Однако из ее следующего письма — от 14 июля 1877 года — можно сделать вывод о том, что на Достоевского ее письмо от 7 мая ожидаемого впечатления не произвело. Она оставляет работу над переводом и даже укоряет писателя в «натянутости» и вынужденной «вежливости», которые она ощутила в его письме.
В августовском письме Достоевский на упреки Лурье отвечает резкостью, полагая, что она просто «с жиру бесится», и это письмо она воспринимает с болью. Ее ответ последовал уже 3 сентября. В нем Софья Лурье не ограничивается описанием того, как ее обидела несправедливость суждения о ней Достоевского, но и говорит о своем несогласии с ним по принципиальным вопросам. Из ее письма мы узнаем, какие книги из своей библиотеки давал ей для прочтения Достоевский. Это — «Записки Екатерины», а также «Россия и Европа» Н. Я. Данилевского. И если она с интересом прочла «Записки», поскольку и до того много читала о Елизаветинском и Екатерининском времени, то с идеями Данилевского о «загнивании» Запада, явно близкими Достоевскому, она согласиться никак не может и будет по-прежнему стремиться к Европе и в Европу. (По-видимому Достоевскому очень хотелось хотя бы знакомых евреев превратить в каких-нибудь шафаревичей.)
Ответ Достоевского на это письмо, к сожалению, не известен, хотя имеется доказательство того, что он существовал и что переписка с Лурье еще некоторое время продолжалась.

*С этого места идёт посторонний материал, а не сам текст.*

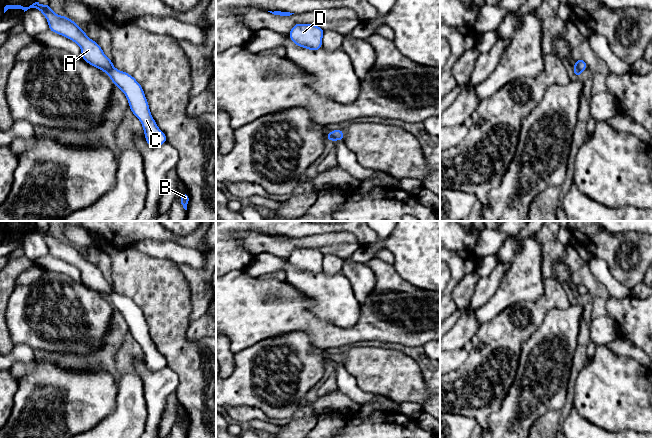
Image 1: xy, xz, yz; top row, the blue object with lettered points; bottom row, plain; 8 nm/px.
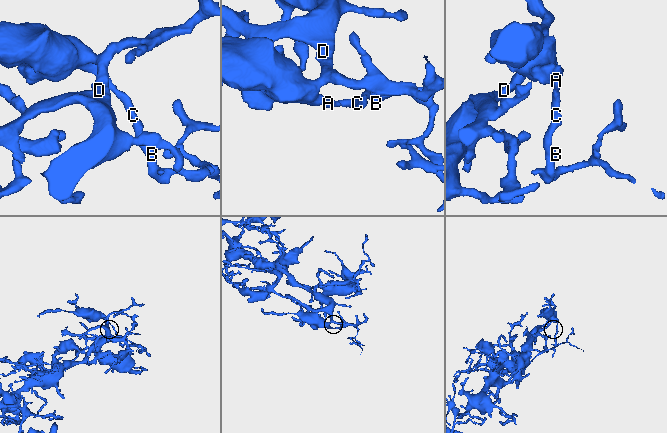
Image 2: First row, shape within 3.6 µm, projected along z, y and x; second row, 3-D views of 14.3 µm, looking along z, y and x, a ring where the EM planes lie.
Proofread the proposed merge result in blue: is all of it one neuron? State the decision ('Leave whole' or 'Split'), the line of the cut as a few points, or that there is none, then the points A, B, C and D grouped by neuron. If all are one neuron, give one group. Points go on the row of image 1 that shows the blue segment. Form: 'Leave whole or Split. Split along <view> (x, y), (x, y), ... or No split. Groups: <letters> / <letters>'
Split. Split along yz (574, 65), (581, 71). Groups: A D / B C

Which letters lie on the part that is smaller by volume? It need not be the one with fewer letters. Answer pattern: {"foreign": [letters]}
{"foreign": ["B", "C"]}

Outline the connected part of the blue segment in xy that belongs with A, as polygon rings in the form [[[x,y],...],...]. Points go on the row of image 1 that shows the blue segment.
[[[35,2],[29,7],[6,5],[4,7],[4,13],[8,9],[22,9],[25,12],[30,8],[37,8],[42,12],[48,21],[50,31],[62,35],[78,44],[81,48],[82,58],[85,62],[105,73],[113,68],[112,60],[105,56],[100,45],[88,38],[86,32],[80,29],[76,22],[70,20],[66,16],[59,16],[53,12],[50,9],[50,3],[41,5],[39,2]]]

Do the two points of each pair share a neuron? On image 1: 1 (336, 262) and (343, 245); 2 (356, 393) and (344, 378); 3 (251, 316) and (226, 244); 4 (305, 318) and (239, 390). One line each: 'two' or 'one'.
1: two
2: one
3: two
4: two

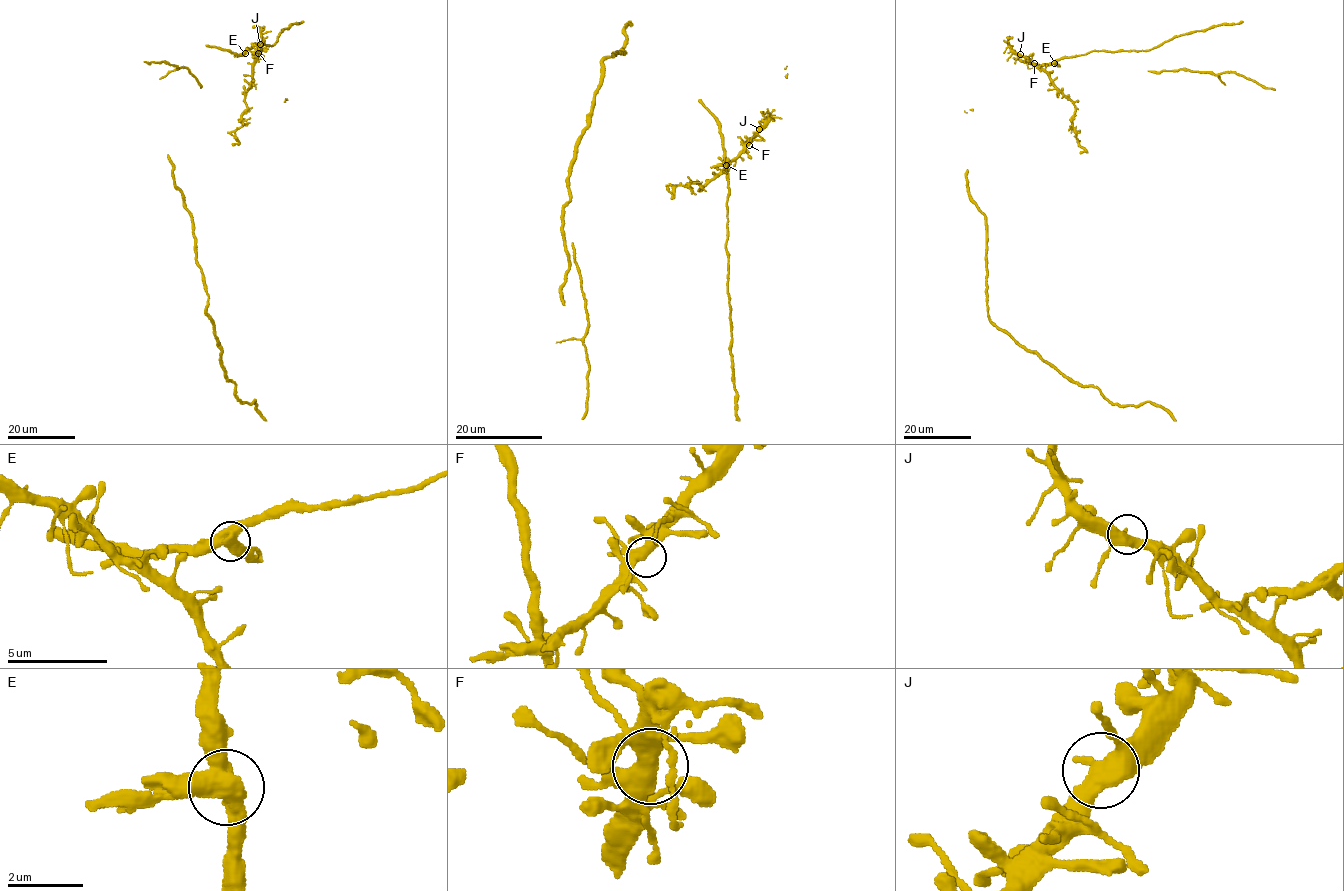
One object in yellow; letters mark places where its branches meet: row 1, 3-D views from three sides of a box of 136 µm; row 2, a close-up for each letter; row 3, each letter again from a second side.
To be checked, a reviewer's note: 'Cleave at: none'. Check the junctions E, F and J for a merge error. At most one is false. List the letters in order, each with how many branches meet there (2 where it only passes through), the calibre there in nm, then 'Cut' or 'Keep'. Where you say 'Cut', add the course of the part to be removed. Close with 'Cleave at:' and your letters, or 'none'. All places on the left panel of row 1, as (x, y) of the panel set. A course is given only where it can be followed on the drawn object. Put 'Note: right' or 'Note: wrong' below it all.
E: Branches: 3. Thickness 440 nm. Cut
F: Branches: 3. Thickness 400 nm. Keep
J: Branches: 3. Thickness 440 nm. Keep
Cleave at: E
Note: wrong

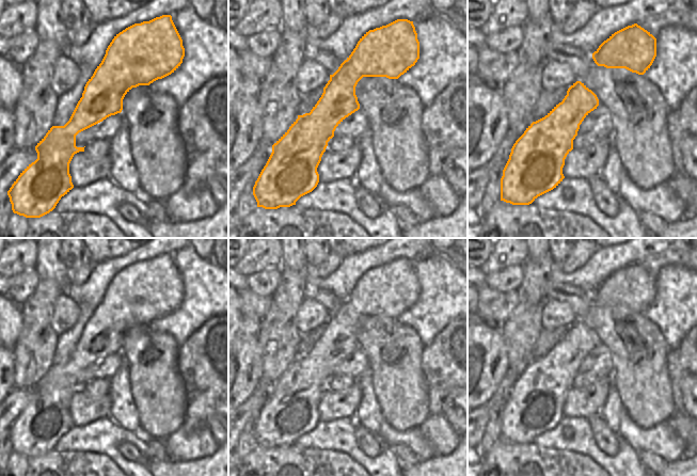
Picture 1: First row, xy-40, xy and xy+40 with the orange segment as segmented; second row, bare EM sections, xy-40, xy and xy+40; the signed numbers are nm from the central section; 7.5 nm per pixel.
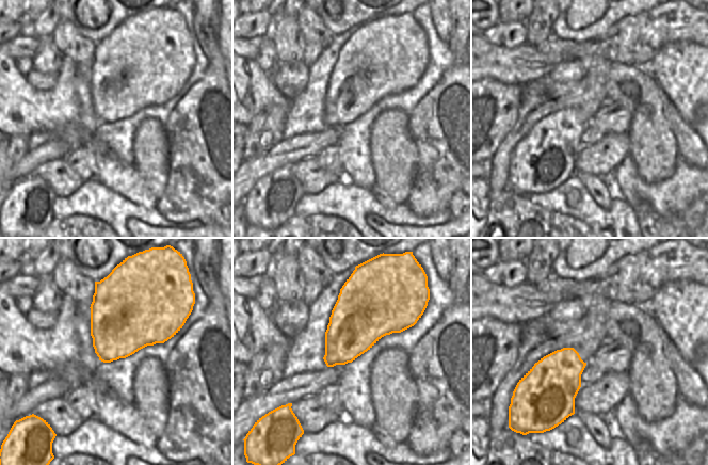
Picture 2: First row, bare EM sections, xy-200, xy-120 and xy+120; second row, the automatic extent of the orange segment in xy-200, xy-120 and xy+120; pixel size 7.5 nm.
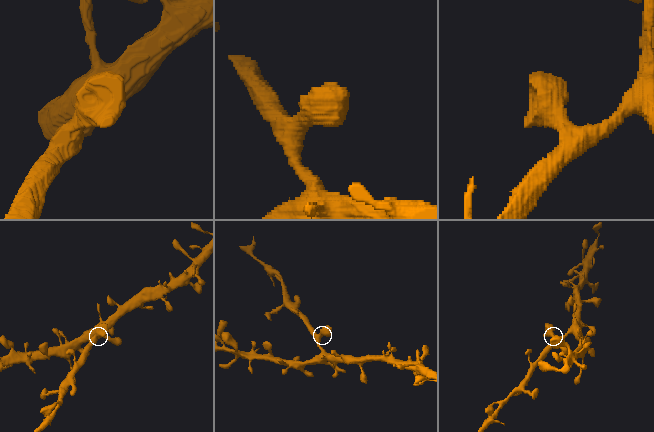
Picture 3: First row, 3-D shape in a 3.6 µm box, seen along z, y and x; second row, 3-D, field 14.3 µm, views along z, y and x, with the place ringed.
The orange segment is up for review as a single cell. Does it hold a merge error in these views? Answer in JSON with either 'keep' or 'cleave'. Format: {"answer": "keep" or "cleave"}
{"answer": "keep"}

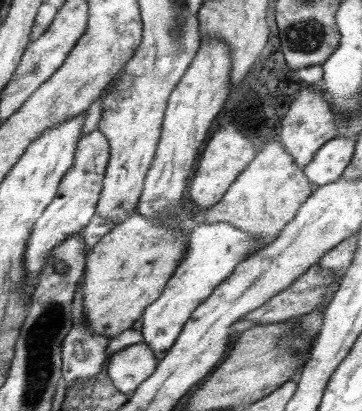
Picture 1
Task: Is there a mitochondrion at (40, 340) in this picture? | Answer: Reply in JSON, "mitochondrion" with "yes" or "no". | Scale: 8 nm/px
{"mitochondrion":"yes"}

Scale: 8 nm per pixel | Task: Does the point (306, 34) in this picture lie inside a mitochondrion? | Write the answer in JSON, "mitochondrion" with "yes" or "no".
{"mitochondrion":"yes"}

Век Софьи Лурье был недолог: она пережила Достоевского всего на пятнадцать лет. Замуж она вскоре вышла, хоть и не за «надворного советника Блоха», кандидатура которого обсуждалась в ее переписке с Федором Михайловичем. В год смерти Достоевского, в 1881 году, у нее родился сын Павел. Новый XX век ее семья — семья Эпштейнов — встретила в Новом Свете, куда она эмигрировала в связи с усилением погромных настроений в западном крае Российской империи. Скорее всего, отъезд семьи произошел уже после смерти Софьи в 1895 году, но точных данных об этом не имеется.

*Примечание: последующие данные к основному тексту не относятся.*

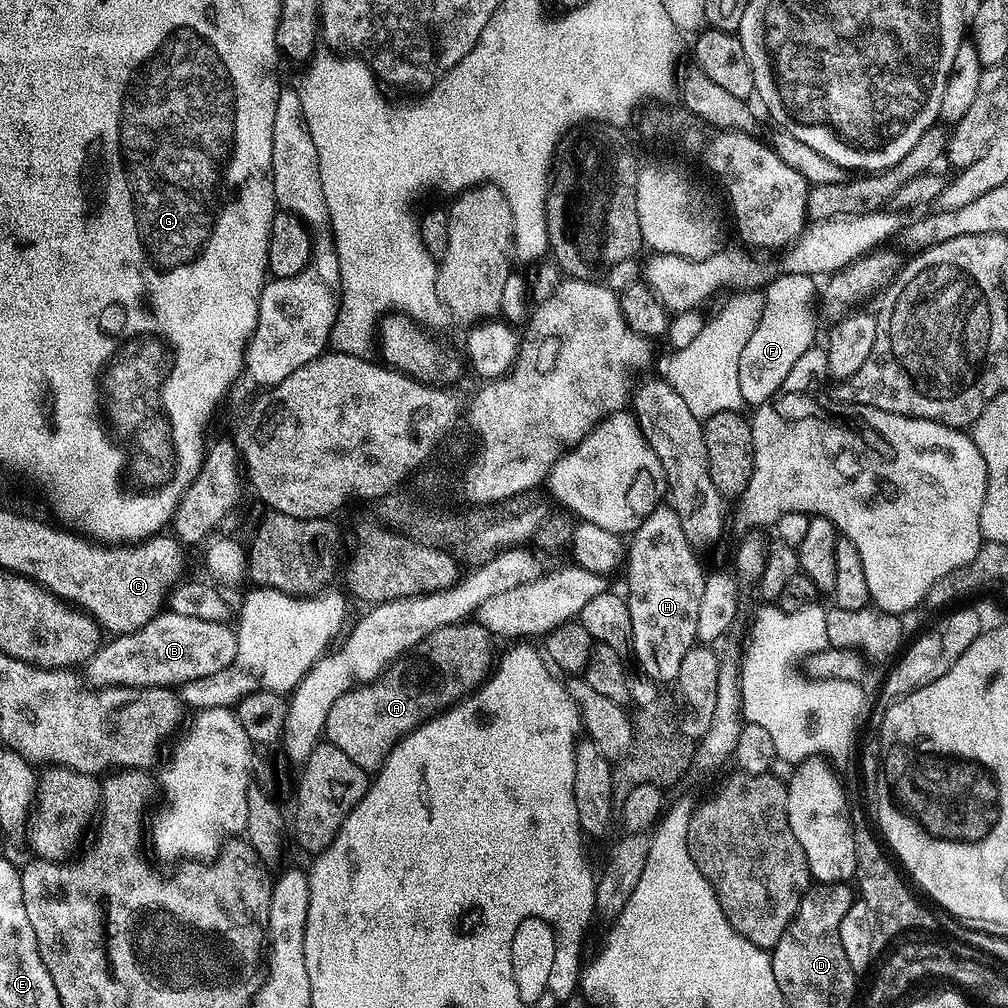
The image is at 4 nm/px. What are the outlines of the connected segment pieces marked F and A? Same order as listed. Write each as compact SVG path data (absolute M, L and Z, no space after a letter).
M782 272L779 275L768 286L765 285L761 319L738 358L741 398L745 405L754 408L765 404L779 392L794 363L815 345L816 312L818 316L815 277L797 272Z
M461 622L434 630L421 644L397 660L379 680L357 687L330 708L324 727L327 743L338 746L338 750L347 754L362 771L369 774L379 772L384 759L392 753L403 736L410 735L419 724L425 724L433 716L439 716L453 704L472 695L488 679L494 667L492 643L492 633L487 632L478 622Z

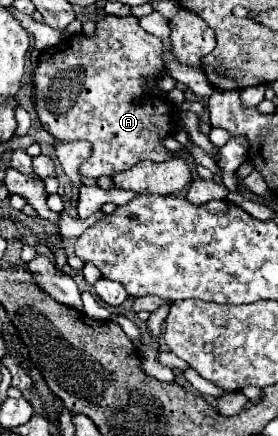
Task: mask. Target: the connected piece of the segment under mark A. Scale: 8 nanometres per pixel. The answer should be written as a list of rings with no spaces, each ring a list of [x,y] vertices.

Ее сын — Пауль Эпштейн — стал профессором физики Калифорнийского университета и известным ученым, принадлежавшим к кругу А. Эйнштейна и состоявшим с ним в переписке. Именно к нему обращены слова Эйнштейна: «Можно заботиться о судьбах мира, но не забыть и о своем племени» (из письма, написанного Эйнштейном в октябре 1919 г. в связи с усилением антисемитских настроений в Германии), а один из учеников Пауля Эпштейна — Борис Подольский, также происходивший из семьи евреев-эмигрантов из Российской империи, стал вместе с Натаном Розеном соавтором Эйнштейна по одной из самых знаменитых научных статей, подписанных гениальным физиком Эйнштейном, но это уже совсем другая история.
Эйнштейн, любивший творчество Достоевского и особенно «Братьев Карамазовых», однажды сказал об этом писателе: «Он дает мне больше, чем любой мыслитель, больше, чем Гаусс». Интересно, знал ли он, что Пауль Эпштейн был сыном женщины, пользовавшейся дружеским расположением и симпатией Достоевского и увековеченной в его текстах? Вероятно, знал, потому что Пауль помнил о матери, и в архиве Калифорнийского университета хранятся его воспоминания. Именно из этих воспоминаний стало известно, что у Софьи Лурье было десять писем Достоевского. С тремя из них мы здесь познакомились, а остальные семь, до сих пор неизвестные, она незадолго до своей смерти послала В. Розанову в ответ на его официальную просьбу. По сведениям П. Эпштейна, Розанов, работавший тогда над биографией Достоевского (скорее всего — над своим большим эссе «Легенда о великом инквизиторе Ф. М. Достоевского», опубликованным впервые в 1891 году), снял с них копии. Однако и копии, и оригиналы бесследно исчезли.